Abbiamo comunque gli ordini greci per cui sincretismo.

Satiro danzante, terzo delle grandi scoperte in Sicilia (Demetra di


Morgantina, giovane di moria e questo). Un peschereccio che lo tira con le
reti per i pesci nel canale di Sicilia (separa dall’Africa). Accompagnavano
anche loro il corteo di bacco, la posa è la stessa della menade danzante,
un moto rotatorio, testa all’indietro (sono rimasti gli occhi). Volteggia,
l’altra gamba era portante. Tecnica della cera persa e quindi è cava. Era
stata trasportata, viaggiava. Il confronto tra queste figure ci dicono molto
sull’arte greca. Gli artisti adottavano i medesimi modelli, skemata, stesso
schema. L’arte greca riformula continuamente semre gli stessi schemi,
termine che nasce principalmente per la danza.
Lisippo
Lisippo, ritratto di alessandro. Prima volta che incontriamo il ritratto nel
mondo greco. Genere ritrattistico che avrà una grande fortuna non solo
nel mondo greco ma soprattutto romano. Sempre di lisippo abbiamo
l’apoxyomenos, sempre copia. Seconda metà del quarto secolo. È un
atleta che teneva uno strumento per lavarsi, una striscia di cuoio con cui si
detergeva, toglievano l’olio. non è un gesto cultiminante della realtà
atletica. Come nella menade dobbismo girare intorno (non come nella
menade ovviamente), ma il fatto che quasi bruscamente pone in avanti le
braccia ad angolo retto. Lisippo non rispetta il canone policleteo, la testa è
più piccola rispetto al corpo, per dare più risalto al movimento,
dinmamismo del corpo. Una testa più grande avrebbe smorzato la
componente dinamica del corpo. Rinuncia però all’importanza dell’utilizzo
delle proporzioni matematiche, noi abbiamo agganciato il rispetto
dell’armonia, delle proporzioni matematiche all’arte e alla filosofia. Idea
che comunque cambierà velocemente.
Radice di orao, id, eidos, idea, idea del vedere fisico e mentale.

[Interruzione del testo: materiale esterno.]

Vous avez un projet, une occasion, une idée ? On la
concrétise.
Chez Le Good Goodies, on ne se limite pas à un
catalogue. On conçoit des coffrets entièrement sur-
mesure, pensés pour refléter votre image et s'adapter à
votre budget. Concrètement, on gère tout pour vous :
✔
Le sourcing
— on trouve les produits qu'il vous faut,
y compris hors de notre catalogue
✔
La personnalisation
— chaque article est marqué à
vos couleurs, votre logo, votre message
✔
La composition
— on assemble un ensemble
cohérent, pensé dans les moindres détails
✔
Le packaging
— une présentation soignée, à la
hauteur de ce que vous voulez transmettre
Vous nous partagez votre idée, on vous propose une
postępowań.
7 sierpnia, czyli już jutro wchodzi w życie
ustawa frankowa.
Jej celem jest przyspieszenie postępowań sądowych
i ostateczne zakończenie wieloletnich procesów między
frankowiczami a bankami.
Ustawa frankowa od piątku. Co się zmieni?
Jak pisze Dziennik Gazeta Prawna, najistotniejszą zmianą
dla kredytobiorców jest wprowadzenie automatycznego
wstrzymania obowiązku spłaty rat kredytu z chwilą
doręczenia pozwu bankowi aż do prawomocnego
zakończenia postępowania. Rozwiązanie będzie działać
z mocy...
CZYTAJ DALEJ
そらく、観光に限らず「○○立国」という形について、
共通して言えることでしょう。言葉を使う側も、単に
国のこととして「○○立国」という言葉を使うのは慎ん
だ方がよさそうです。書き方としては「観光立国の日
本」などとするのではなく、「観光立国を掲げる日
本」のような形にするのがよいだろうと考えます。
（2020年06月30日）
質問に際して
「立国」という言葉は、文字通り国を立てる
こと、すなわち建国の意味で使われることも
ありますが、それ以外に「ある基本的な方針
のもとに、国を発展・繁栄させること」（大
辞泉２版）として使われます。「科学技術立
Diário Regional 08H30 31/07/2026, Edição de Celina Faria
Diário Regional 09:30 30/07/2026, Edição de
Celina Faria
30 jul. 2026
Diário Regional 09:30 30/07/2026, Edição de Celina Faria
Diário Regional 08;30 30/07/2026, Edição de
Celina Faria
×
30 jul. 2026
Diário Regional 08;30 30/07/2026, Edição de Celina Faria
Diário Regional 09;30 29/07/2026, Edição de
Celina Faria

Legato a
una realtà mentale, vedere intellettuale. faino, apparire, mostrarsi, un
fenomeno, una visione del tutto fisica.
Il vedere del doriforo, il canone, il chiasmo, la posizione delle gambe, per
questo è ideologico

Lisippo rinuncia all’oggettività armonica, per esprimerci l’opera per come


ci appare.

Afrodite landolina, nome dell’archeologo. Numerose copie, tra cui una


acefala. La parte dei fianchi è fortemente allungata rispetto alle
proporzioni normali, la linea femorale. Non me ne accorgo per la presenza
del panneggio orizzontale bilancia l’allungamento. Si manifesta, appare in
un modo che di fatto non è ed era questo ciò che voleva l’artista, ignoto.